PROBLEM DETAILS
Below this line is a set of entries; quote exactly the lines from the line that contains "1779 92 1803" to the line that contains "1958 192 2023", both lines included.

RECORDS FOR THE EXERCISE
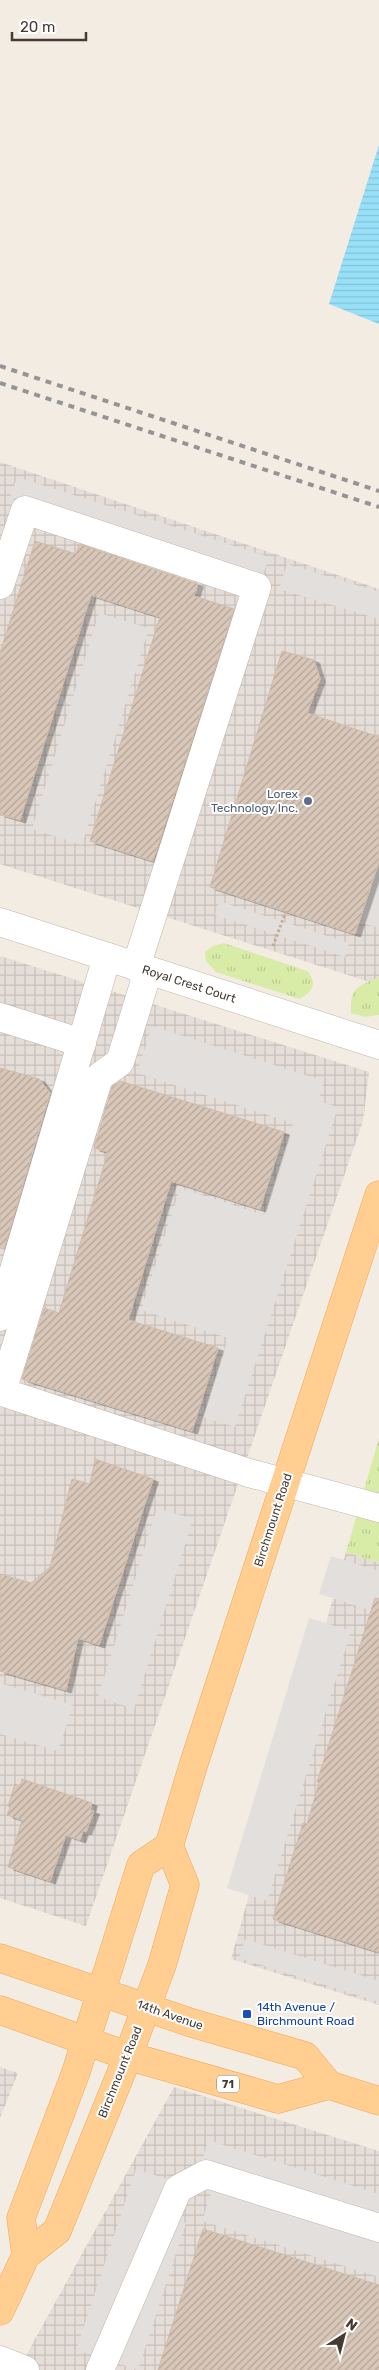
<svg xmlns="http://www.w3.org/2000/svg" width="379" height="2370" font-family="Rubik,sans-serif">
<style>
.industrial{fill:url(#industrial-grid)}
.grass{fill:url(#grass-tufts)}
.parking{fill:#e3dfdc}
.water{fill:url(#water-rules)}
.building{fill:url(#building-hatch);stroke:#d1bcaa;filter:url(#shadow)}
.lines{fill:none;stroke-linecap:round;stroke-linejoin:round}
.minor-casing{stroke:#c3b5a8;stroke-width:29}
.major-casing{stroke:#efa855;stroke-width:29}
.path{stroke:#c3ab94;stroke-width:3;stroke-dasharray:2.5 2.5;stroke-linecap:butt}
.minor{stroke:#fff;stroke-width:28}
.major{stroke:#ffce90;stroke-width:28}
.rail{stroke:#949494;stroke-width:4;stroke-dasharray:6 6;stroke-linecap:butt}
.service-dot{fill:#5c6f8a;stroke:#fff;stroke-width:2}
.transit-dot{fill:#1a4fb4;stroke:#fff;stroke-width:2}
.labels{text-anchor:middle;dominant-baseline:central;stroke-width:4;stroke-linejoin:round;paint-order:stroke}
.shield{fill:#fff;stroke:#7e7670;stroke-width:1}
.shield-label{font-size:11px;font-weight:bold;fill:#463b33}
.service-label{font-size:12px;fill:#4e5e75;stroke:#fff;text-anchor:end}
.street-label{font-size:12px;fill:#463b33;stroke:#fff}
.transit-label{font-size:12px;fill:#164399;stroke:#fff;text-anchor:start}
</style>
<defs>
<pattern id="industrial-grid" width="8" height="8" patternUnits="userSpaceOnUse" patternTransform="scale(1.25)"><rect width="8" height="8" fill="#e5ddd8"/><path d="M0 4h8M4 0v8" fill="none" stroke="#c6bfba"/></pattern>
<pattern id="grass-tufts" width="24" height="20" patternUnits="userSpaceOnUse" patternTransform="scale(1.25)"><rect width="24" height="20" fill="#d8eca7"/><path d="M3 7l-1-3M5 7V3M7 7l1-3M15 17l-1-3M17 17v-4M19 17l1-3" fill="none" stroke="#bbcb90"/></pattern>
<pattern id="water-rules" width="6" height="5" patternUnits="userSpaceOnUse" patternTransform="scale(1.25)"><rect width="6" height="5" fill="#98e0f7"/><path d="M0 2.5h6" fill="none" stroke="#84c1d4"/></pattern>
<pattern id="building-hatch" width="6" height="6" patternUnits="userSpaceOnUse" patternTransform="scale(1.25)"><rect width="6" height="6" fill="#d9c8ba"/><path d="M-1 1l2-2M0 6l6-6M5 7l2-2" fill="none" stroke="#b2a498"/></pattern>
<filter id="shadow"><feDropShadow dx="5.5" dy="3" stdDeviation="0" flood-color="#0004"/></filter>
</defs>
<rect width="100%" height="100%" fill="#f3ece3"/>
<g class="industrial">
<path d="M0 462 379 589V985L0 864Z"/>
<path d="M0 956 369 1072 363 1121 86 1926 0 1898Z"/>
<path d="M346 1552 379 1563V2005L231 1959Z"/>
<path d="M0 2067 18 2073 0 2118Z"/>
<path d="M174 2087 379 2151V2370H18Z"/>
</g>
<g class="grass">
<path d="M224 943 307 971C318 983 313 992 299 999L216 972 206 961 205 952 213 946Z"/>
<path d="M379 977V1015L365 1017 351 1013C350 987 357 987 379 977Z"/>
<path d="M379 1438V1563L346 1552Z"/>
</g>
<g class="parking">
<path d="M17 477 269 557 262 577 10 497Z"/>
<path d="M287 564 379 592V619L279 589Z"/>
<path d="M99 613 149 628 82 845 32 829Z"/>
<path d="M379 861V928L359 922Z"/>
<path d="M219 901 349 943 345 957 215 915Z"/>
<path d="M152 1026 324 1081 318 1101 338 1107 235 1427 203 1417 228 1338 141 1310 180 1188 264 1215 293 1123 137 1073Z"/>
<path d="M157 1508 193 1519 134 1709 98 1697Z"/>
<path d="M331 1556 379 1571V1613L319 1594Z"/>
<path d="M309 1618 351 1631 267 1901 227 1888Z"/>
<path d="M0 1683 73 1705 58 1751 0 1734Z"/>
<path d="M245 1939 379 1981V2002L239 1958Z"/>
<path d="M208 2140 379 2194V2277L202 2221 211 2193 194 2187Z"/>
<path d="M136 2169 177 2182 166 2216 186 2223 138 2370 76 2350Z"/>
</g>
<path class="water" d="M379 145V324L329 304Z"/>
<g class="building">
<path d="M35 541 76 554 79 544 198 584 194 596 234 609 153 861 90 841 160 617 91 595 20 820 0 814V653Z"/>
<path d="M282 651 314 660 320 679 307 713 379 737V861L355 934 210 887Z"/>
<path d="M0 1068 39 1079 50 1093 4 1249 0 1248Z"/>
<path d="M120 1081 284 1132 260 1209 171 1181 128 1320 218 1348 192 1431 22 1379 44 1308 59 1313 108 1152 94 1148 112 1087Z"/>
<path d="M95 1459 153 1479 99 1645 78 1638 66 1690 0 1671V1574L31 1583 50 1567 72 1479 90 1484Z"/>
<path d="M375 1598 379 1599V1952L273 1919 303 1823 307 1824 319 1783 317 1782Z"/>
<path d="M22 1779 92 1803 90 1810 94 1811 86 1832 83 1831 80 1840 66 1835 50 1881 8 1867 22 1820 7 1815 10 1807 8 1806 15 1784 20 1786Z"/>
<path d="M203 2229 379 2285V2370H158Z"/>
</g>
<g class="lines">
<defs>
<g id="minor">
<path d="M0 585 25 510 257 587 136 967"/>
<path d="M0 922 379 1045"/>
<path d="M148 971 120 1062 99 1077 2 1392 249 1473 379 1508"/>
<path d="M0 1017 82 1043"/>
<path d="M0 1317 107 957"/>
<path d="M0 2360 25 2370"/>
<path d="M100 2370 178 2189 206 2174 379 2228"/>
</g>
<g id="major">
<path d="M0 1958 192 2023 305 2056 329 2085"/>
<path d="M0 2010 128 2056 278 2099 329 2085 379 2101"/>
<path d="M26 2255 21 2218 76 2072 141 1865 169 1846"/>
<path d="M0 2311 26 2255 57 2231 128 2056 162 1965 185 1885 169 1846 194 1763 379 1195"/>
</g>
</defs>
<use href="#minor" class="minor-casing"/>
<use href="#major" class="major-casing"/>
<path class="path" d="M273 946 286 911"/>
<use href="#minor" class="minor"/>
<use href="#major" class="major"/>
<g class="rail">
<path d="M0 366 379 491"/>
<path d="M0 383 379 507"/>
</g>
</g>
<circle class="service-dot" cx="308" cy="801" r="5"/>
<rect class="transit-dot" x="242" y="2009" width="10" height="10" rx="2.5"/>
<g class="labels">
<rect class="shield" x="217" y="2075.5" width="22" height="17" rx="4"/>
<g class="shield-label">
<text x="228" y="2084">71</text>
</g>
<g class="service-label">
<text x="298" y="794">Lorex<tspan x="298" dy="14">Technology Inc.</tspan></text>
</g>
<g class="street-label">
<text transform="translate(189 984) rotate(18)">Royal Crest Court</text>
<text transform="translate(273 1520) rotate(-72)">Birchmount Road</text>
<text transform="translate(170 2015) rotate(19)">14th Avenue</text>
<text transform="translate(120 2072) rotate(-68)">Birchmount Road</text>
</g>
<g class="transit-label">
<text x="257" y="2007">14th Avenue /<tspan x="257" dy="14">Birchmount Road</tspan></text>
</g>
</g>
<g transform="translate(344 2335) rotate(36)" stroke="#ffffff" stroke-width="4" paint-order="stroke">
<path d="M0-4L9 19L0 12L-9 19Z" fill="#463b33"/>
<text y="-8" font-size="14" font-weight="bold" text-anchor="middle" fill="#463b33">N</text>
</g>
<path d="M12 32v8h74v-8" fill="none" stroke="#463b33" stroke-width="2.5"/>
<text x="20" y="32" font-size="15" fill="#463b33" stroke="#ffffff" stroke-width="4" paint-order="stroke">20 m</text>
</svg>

RESULT OF THIS TASK
<path d="M22 1779 92 1803 90 1810 94 1811 86 1832 83 1831 80 1840 66 1835 50 1881 8 1867 22 1820 7 1815 10 1807 8 1806 15 1784 20 1786Z"/>
<path d="M203 2229 379 2285V2370H158Z"/>
</g>
<g class="lines">
<defs>
<g id="minor">
<path d="M0 585 25 510 257 587 136 967"/>
<path d="M0 922 379 1045"/>
<path d="M148 971 120 1062 99 1077 2 1392 249 1473 379 1508"/>
<path d="M0 1017 82 1043"/>
<path d="M0 1317 107 957"/>
<path d="M0 2360 25 2370"/>
<path d="M100 2370 178 2189 206 2174 379 2228"/>
</g>
<g id="major">
<path d="M0 1958 192 2023 305 2056 329 2085"/>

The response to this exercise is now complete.